One of the most exciting books I've come across on this subject is "Understanding Distributed Systems." The author, Roberto Vitillo, held positions as a Principal Engineer/Engineering Manager at Microsoft and later as a Principal Engineer at Amazon. The book is organized into five parts:
Part I: Communication
Part II: Coordination
Part III: Scalability
Part IV: Resiliency
Part V: Maintainability
I approached Roberto to see if he'd be willing to share a chapter with our newsletter subscribers, and he graciously agreed. I selected the "Common Failure Causes" chapter. In this excerpt, we discuss 8 common causes of failure and briefly overview how to address them.
Common failure causes
We say that a system has a failure when it no longer provides a service to its users that meets its specification. A failure is caused by a fault: a failure of an internal component or an external dependency the system depends on. Some faults can be tolerated and have no user-visible impact at all, while others lead to failures.

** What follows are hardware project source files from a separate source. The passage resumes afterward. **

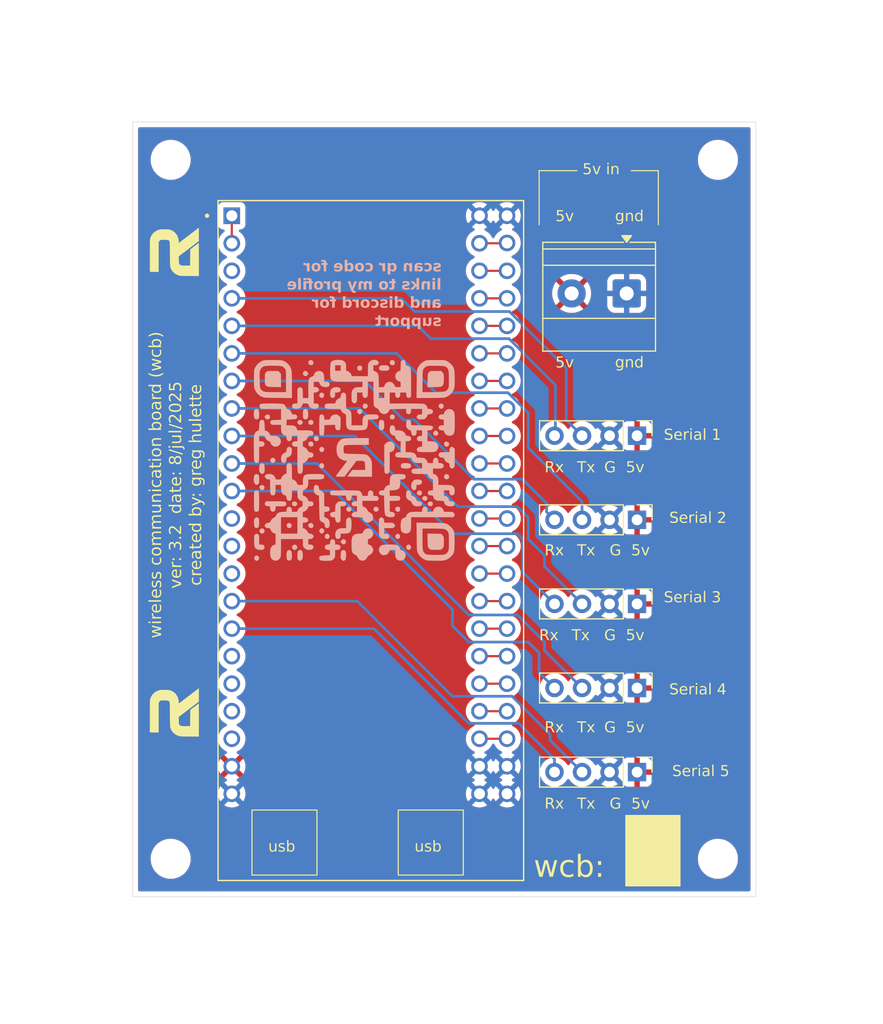
<source format=kicad_pcb>
(kicad_pcb
	(version 20241229)
	(generator "pcbnew")
	(generator_version "9.0")
	(general
		(thickness 1.6)
		(legacy_teardrops no)
	)
	(paper "A4")
	(layers
		(0 "F.Cu" signal)
		(2 "B.Cu" signal)
		(9 "F.Adhes" user "F.Adhesive")
		(11 "B.Adhes" user "B.Adhesive")
		(13 "F.Paste" user)
		(15 "B.Paste" user)
		(5 "F.SilkS" user "F.Silkscreen")
		(7 "B.SilkS" user "B.Silkscreen")
		(1 "F.Mask" user)
		(3 "B.Mask" user)
		(17 "Dwgs.User" user "User.Drawings")
		(19 "Cmts.User" user "User.Comments")
		(21 "Eco1.User" user "User.Eco1")
		(23 "Eco2.User" user "User.Eco2")
		(25 "Edge.Cuts" user)
		(27 "Margin" user)
		(31 "F.CrtYd" user "F.Courtyard")
		(29 "B.CrtYd" user "B.Courtyard")
		(35 "F.Fab" user)
		(33 "B.Fab" user)
		(39 "User.1" user)
		(41 "User.2" user)
		(43 "User.3" user)
		(45 "User.4" user)
	)
	(setup
		(stackup
			(layer "F.SilkS"
				(type "Top Silk Screen")
				(color "White")
			)
			(layer "F.Paste"
				(type "Top Solder Paste")
			)
			(layer "F.Mask"
				(type "Top Solder Mask")
				(color "Blue")
				(thickness 0.01)
			)
			(layer "F.Cu"
				(type "copper")
				(thickness 0.035)
			)
			(layer "dielectric 1"
				(type "core")
				(color "Polyimide")
				(thickness 1.51)
				(material "FR4")
				(epsilon_r 4.5)
				(loss_tangent 0.02)
			)
			(layer "B.Cu"
				(type "copper")
				(thickness 0.035)
			)
			(layer "B.Mask"
				(type "Bottom Solder Mask")
				(color "Blue")
				(thickness 0.01)
			)
			(layer "B.Paste"
				(type "Bottom Solder Paste")
			)
			(layer "B.SilkS"
				(type "Bottom Silk Screen")
				(color "White")
			)
			(copper_finish "None")
			(dielectric_constraints no)
		)
		(pad_to_mask_clearance 0)
		(allow_soldermask_bridges_in_footprints no)
		(tenting front back)
		(pcbplotparams
			(layerselection 0x00000000_00000000_55555555_5755f5ff)
			(plot_on_all_layers_selection 0x00000000_00000000_00000000_00000000)
			(disableapertmacros no)
			(usegerberextensions no)
			(usegerberattributes yes)
			(usegerberadvancedattributes yes)
			(creategerberjobfile yes)
			(dashed_line_dash_ratio 12.000000)
			(dashed_line_gap_ratio 3.000000)
			(svgprecision 4)
			(plotframeref no)
			(mode 1)
			(useauxorigin no)
			(hpglpennumber 1)
			(hpglpenspeed 20)
			(hpglpendiameter 15.000000)
			(pdf_front_fp_property_popups yes)
			(pdf_back_fp_property_popups yes)
			(pdf_metadata yes)
			(pdf_single_document no)
			(dxfpolygonmode yes)
			(dxfimperialunits yes)
			(dxfusepcbnewfont yes)
			(psnegative no)
			(psa4output no)
			(plot_black_and_white yes)
			(sketchpadsonfab no)
			(plotpadnumbers no)
			(hidednponfab no)
			(sketchdnponfab yes)
			(crossoutdnponfab yes)
			(subtractmaskfromsilk no)
			(outputformat 1)
			(mirror no)
			(drillshape 0)
			(scaleselection 1)
			(outputdirectory "WCB_V3.2_Gerber/")
		)
	)
	(net 0 "")
	(net 1 "S1_TX")
	(net 2 "S1_RX")
	(net 3 "S2_TX")
	(net 4 "S2_RX")
	(net 5 "S3_RX")
	(net 6 "S3_TX")
	(net 7 "S4_RX")
	(net 8 "S4_TX")
	(net 9 "S5_RX")
	(net 10 "S5_TX")
	(net 11 "unconnected-(U1-GPIO14-PadJ1_20)")
	(net 12 "unconnected-(U1-GPIO21-PadJ3_18)")
	(net 13 "unconnected-(U1-GPIO8-PadJ1_12)")
	(net 14 "unconnected-(U1-GPIO11-PadJ1_17)")
	(net 15 "unconnected-(U1-GPIO47-PadJ3_17)")
	(net 16 "unconnected-(U1-MTDO{slash}GPIO40-PadJ3_8)")
	(net 17 "unconnected-(U1-GPIO37-PadJ3_11)")
	(net 18 "unconnected-(U1-MTMS{slash}GPIO42-PadJ3_6)")
	(net 19 "unconnected-(U1-RST-PadJ1_3)")
	(net 20 "unconnected-(U1-GPIO2-PadJ3_5)")
	(net 21 "unconnected-(U1-U0RXD{slash}GPIO44-PadJ3_3)")
	(net 22 "unconnected-(U1-GPIO48-PadJ3_16)")
	(net 23 "unconnected-(U1-GPIO0-PadJ3_14)")
	(net 24 "unconnected-(U1-GPIO36-PadJ3_12)")
	(net 25 "unconnected-(U1-GPIO12-PadJ1_18)")
	(net 26 "unconnected-(U1-U0TXD{slash}GPIO43-PadJ3_2)")
	(net 27 "unconnected-(U1-GPIO35-PadJ3_13)")
	(net 28 "unconnected-(U1-GPIO3-PadJ1_13)")
	(net 29 "unconnected-(U1-MTDI{slash}GPIO41-PadJ3_7)")
	(net 30 "unconnected-(U1-USB_D-{slash}GPIO19-PadJ3_20)")
	(net 31 "unconnected-(U1-GPIO1-PadJ3_4)")
	(net 32 "unconnected-(U1-USB_D+{slash}GPIO20-PadJ3_19)")
	(net 33 "unconnected-(U1-GPIO45-PadJ3_15)")
	(net 34 "unconnected-(U1-GPIO46-PadJ1_14)")
	(net 35 "unconnected-(U1-MTCK{slash}GPIO39-PadJ3_9)")
	(net 36 "unconnected-(U1-GPIO13-PadJ1_19)")
	(net 37 "unconnected-(U1-GPIO38-PadJ3_10)")
	(net 38 "GND")
	(net 39 "5V")
	(net 40 "Net-(U1-3V3-PadJ1_1)")
	(footprint "Connector_PinHeader_2.54mm:PinHeader_1x04_P2.54mm_Vertical" (layer "F.Cu") (at 183.04 116 -90))
	(footprint "Connector_PinHeader_2.54mm:PinHeader_1x04_P2.54mm_Vertical" (layer "F.Cu") (at 183.04 92.72 -90))
	(footprint "custom:cus" (layer "F.Cu") (at 140.695061 110.5 90))
	(footprint "TerminalBlock_Phoenix:TerminalBlock_Phoenix_MKDS-1,5-2-5.08_1x02_P5.08mm_Horizontal" (layer "F.Cu") (at 182.08 71.8275 180))
	(footprint "custom:XCVR_ESP32-S3-DEVKITC-1-N8R2" (layer "F.Cu") (at 157.07 94.63))
	(footprint "Connector_PinHeader_2.54mm:PinHeader_1x04_P2.54mm_Vertical" (layer "F.Cu") (at 183.04 100.48 -90))
	(footprint "Connector_PinHeader_2.54mm:PinHeader_1x04_P2.54mm_Vertical" (layer "F.Cu") (at 183.04 108.24 -90))
	(footprint "custom:cus" (layer "F.Cu") (at 140.695061 68 90))
	(footprint "Connector_PinHeader_2.54mm:PinHeader_1x04_P2.54mm_Vertical" (layer "F.Cu") (at 183.04 84.96 -90))
	(footprint "MountingHole:MountingHole_3.2mm_M3" (layer "F.Cu") (at 140 59.5))
	(footprint "MountingHole:MountingHole_3.2mm_M3" (layer "F.Cu") (at 190.5 59.5))
	(footprint "MountingHole:MountingHole_3.2mm_M3" (layer "F.Cu") (at 140 124))
	(footprint "MountingHole:MountingHole_3.2mm_M3" (layer "F.Cu") (at 190.5 124))
	(footprint "custom:qr-code-20" (layer "B.Cu") (at 156.5 87 180))
	(gr_line
		(start 185 60.5)
		(end 182.5 60.5)
		(stroke
			(width 0.1)
			(type default)
		)
		(layer "F.SilkS")
		(uuid "190e2181-d6d3-41c0-9ea2-4257aa015f77")
	)
	(gr_rect
		(start 161 119.5)
		(end 167 125.5)
		(stroke
			(width 0.1)
			(type default)
		)
		(fill no)
		(layer "F.SilkS")
		(uuid "253aa383-5fa9-470a-b786-4aef2d88d8d9")
	)
	(gr_line
		(start 174 60.5)
		(end 174 65.5)
		(stroke
			(width 0.1)
			(type default)
		)
		(layer "F.SilkS")
		(uuid "46aaf61a-4d37-45ef-aafc-162b792c25b0")
	)
	(gr_line
		(start 185 65.5)
		(end 185 60.5)
		(stroke
			(width 0.1)
			(type default)
		)
		(layer "F.SilkS")
		(uuid "49259f85-c3cb-4c9f-b554-27fd6bb48a6b")
	)
	(gr_rect
		(start 182 120)
		(end 187 126.5)
		(stroke
			(width 0.1)
			(type solid)
		)
		(fill yes)
		(layer "F.SilkS")
		(uuid "60b89874-55da-4ed5-99f0-653a6421e146")
	)
	(gr_line
		(start 177.5 60.5)
		(end 174 60.5)
		(stroke
			(width 0.1)
			(type default)
		)
		(layer "F.SilkS")
		(uuid "6451bd75-b963-411d-acb8-dfc4ac6e381d")
	)
	(gr_rect
		(start 147.5 119.5)
		(end 153.5 125.5)
		(stroke
			(width 0.1)
			(type default)
		)
		(fill no)
		(layer "F.SilkS")
		(uuid "83172122-560c-4749-9ad1-8dc7d4145b26")
	)
	(gr_line
		(start 129 59.5)
		(end 129 81)
		(stroke
			(width 0.5)
			(type solid)
		)
		(layer "Cmts.User")
		(uuid "0dff3969-73b8-48df-b78f-09d430c600b7")
	)
	(gr_line
		(start 200.75 56)
		(end 200.75 85.5)
		(stroke
			(width 0.5)
			(type solid)
		)
		(layer "Cmts.User")
		(uuid "120987b0-399c-4f0b-8f42-429a9949501b")
	)
	(gr_line
		(start 190.5 59.5)
		(end 194 52.5)
		(stroke
			(width 0.5)
			(type solid)
		)
		(layer "Cmts.User")
		(uuid "1aea4d9e-2438-4f4b-96e8-6be1fb5009b0")
	)
	(gr_line
		(start 140 53.5)
		(end 140 45)
		(stroke
			(width 0.5)
			(type solid)
		)
		(layer "Cmts.User")
		(uuid "2871dcac-646a-4788-b6c1-5c5194c4ebe6")
	)
	(gr_line
		(start 129 102.5)
		(end 129 124)
		(stroke
			(width 0.5)
			(type solid)
		)
		(layer "Cmts.User")
		(uuid "2898b4b8-d461-4819-8f66-957679aa26f3")
	)
	(gr_line
		(start 205.5 127.5)
		(end 196.5 127.5)
		(stroke
			(width 0.5)
			(type solid)
		)
		(layer "Cmts.User")
		(uuid "568f39bb-95b6-4bad-9cc2-bc2fb07523c0")
	)
	(gr_line
		(start 134 124)
		(end 125 124)
		(stroke
			(width 0.5)
			(type solid)
		)
		(layer "Cmts.User")
		(uuid "62d55552-a38c-40ac-8183-3d69607f2836")
	)
	(gr_line
		(start 190.5 54)
		(end 190.5 45.5)
		(stroke
			(width 0.5)
			(type solid)
		)
		(layer "Cmts.User")
		(uuid "6336e138-2cfb-4d72-80be-a80ea08d0b55")
	)
	(gr_line
		(start 136.5 134)
		(end 158 134)
		(stroke
			(width 0.5)
			(type solid)
		)
		(layer "Cmts.User")
		(uuid "6879a997-0831-42cc-9e01-d831b9c4f00e")
	)
	(gr_line
		(start 136.5 138.5)
		(end 136.5 130)
		(stroke
			(width 0.5)
			(type solid)
		)
		(layer "Cmts.User")
		(uuid "74e584ec-c422-487e-8724-bea4d240063c")
	)
	(gr_line
		(start 134 59.5)
		(end 124.5 59.5)
		
... [427499 chars truncated]
</source>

To build fault-tolerant applications, we first need to have an idea of what can go wrong. In the next few sections, we will explore some of the most common root causes of failures. By the end of it, you will likely wonder how to tolerate all these different types of faults.
Any physical part of a machine can fail. HDDs, memory modules, power supplies, motherboards, SSDs, NICs, or CPUs, can all stop working for various reasons. In some cases, hardware faults can cause data corruption as well. If that wasn't enough, entire data centers can go down because of power cuts or natural disasters.

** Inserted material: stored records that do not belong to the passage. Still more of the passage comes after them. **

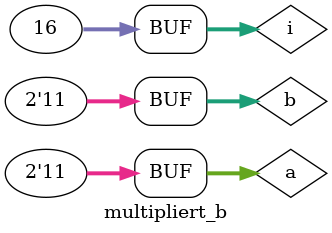
<source format=v>
module multiplier_2_bit_21BCE3546(out,a,b);
output [3:0]out;
input [1:0]a;
input [1:0]b;
assign out=a*b;
endmodule
module multipliert_b;
reg [1:0] a;
reg [1:0] b;
wire [3:0] out;
integer i;
multiplier_2_bit_21BCE3546 uut (.a(a),.b(b),.out(out) );
initial
begin
$display("21BCE3546 - 2 bit (2X2) Multiplier output table ");
a<=0;b<=0;
$monitor("|a=%0d| b=%0d| out=%0d| ",a,b,out);
 for(i=0;i<16 ;i=i+1)
 begin
 {a,b} = i; #1;
 end
end
endmodule

</source>
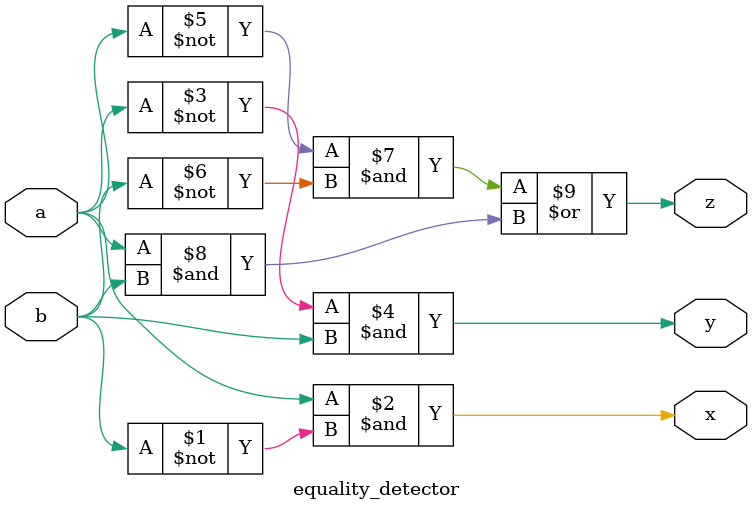
<source format=v>
`timescale 1ns / 1ps


module equality_detector(
    input a,b,
    output x,y,z
    );
    assign x=a&~b;
    assign y=~a&b;
    assign z=~a&~b|a&b;
endmodule

</source>
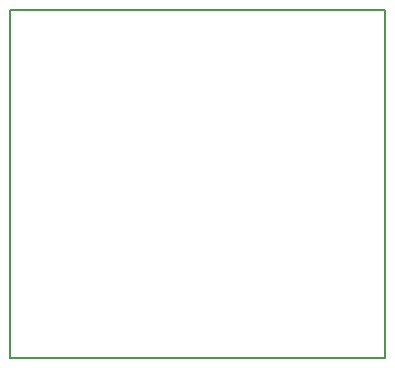
<source format=gbr>
G04 #@! TF.GenerationSoftware,KiCad,Pcbnew,5.0.2-bee76a0~70~ubuntu16.04.1*
G04 #@! TF.CreationDate,2019-03-15T16:31:10-06:00*
G04 #@! TF.ProjectId,AX25_TNC_modemmodule,41583235-5f54-44e4-935f-6d6f64656d6d,rev?*
G04 #@! TF.SameCoordinates,Original*
G04 #@! TF.FileFunction,Profile,NP*
%FSLAX46Y46*%
G04 Gerber Fmt 4.6, Leading zero omitted, Abs format (unit mm)*
G04 Created by KiCad (PCBNEW 5.0.2-bee76a0~70~ubuntu16.04.1) date Fri 15 Mar 2019 04:31:10 PM MDT*
%MOMM*%
%LPD*%
G01*
G04 APERTURE LIST*
%ADD10C,0.150000*%
G04 APERTURE END LIST*
D10*
X167195500Y-95504000D02*
X167195500Y-125031500D01*
X135445500Y-95504000D02*
X167195500Y-95504000D01*
X135445500Y-125031500D02*
X135445500Y-95504000D01*
X167195500Y-125031500D02*
X135445500Y-125031500D01*
M02*

</source>
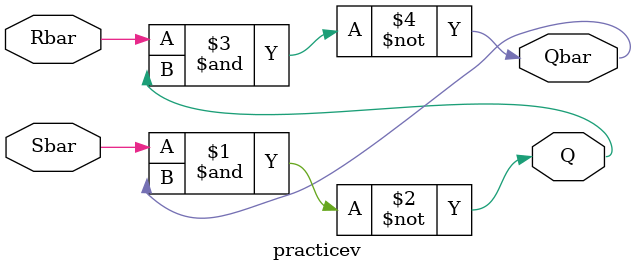
<source format=v>
module practicev(Q, Qbar, Sbar, Rbar);
//Port declarations
output Q, Qbar;
input Sbar, Rbar;
// Instantiate lower-level modules
// In this case, instantiate Verilog primitive nand gates
// Note, how the wires are connected in a cross-coupled fashion.
nand n1(Q, Sbar, Qbar);
nand n2(Qbar, Rbar, Q);
// endmodule st
endmodule

</source>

As we will discuss later, we can address many of these infrastructure faults with redundancy. You would think that these faults are the main cause for distributed applications failing, but in reality, they often fail for very mundane reasons.
Incorrect error handling
A study from 2014 of user-reported failures from five popular distributed data stores found that the majority of catastrophic failures were the result of incorrect handling of non-fatal errors.
In most cases, the bugs in the error handling could have been detected with simple tests. For example, some handlers completely ignored errors. Others caught an overly generic exception, like Exception in Java, and aborted the entire process for no good reason. And some other handlers were only partially implemented and even contained "FIXME" and "TODO" comments.
In hindsight, this is perhaps not too surprising, given that error handling tends to be an afterthought. This is the reason the Go language puts so much emphasis on error handling. We will take a closer look at best practices for testing large distributed applications.
Configuration changes are one of the leading root causes for catastrophic failures. It's not just misconfigurations that cause problems, but also valid configuration changes to enable rarely-used features that no longer work as expected (or never did).
What makes configuration changes particularly dangerous is that their effects can be delayed. If an application reads a configuration value only when it's actually needed, an invalid value might take effect only hours or days after it has changed and thus escape early detection.
This is why configuration changes should be version-controlled, tested, and released just like code changes, and their validation should happen preventively when the change happens. We will discuss safe release practices for code and configuration changes in the context of continuous deployments.
Single points of failure
A single point of failure (SPOF) is a component whose failure brings the entire system down with it. In practice, systems can have multiple SPOFs.
Humans make for great SPOFs, and if you put them in a position where they can cause a catastrophic failure on their own, you can bet they eventually will. For example, human failures often happen when someone needs to manually execute a series of operational steps in a specific order without making any mistakes. On the other hand, computers are great at executing instructions, which is why automation should be leveraged whenever possible.
Another common SPOF is DNS. If clients can't resolve the domain name for an application, they won't be able to connect to it. There are many reasons why that can happen, ranging from domain names expiring, to entire root level domains going down.
Similarly, the TLS certificate used by an application for its HTTP endpoints is also a SPOF. If the certificate expires, clients won't be able to open a secure connection with the application.
Ideally, SPOFs should be identified when the system is designed. The best way to detect them is to examine every system component and ask what would happen if it were to fail. Some SPOFs can be architected away, e.g., by introducing redundancy, while others can't. In that case, the only option left is to reduce the SPOF's blast radius, i.e., the damage the SPOF inflicts on the system when it fails. Many of the resiliency patterns we will discuss later reduce the blast radius of failures.
When a client sends a request to a server, it expects to receive a response from it a while later. In the best case, it receives the response shortly after sending the request. If that doesn't happen, the client has two options: continue to wait or fail the request with a time-out exception or error.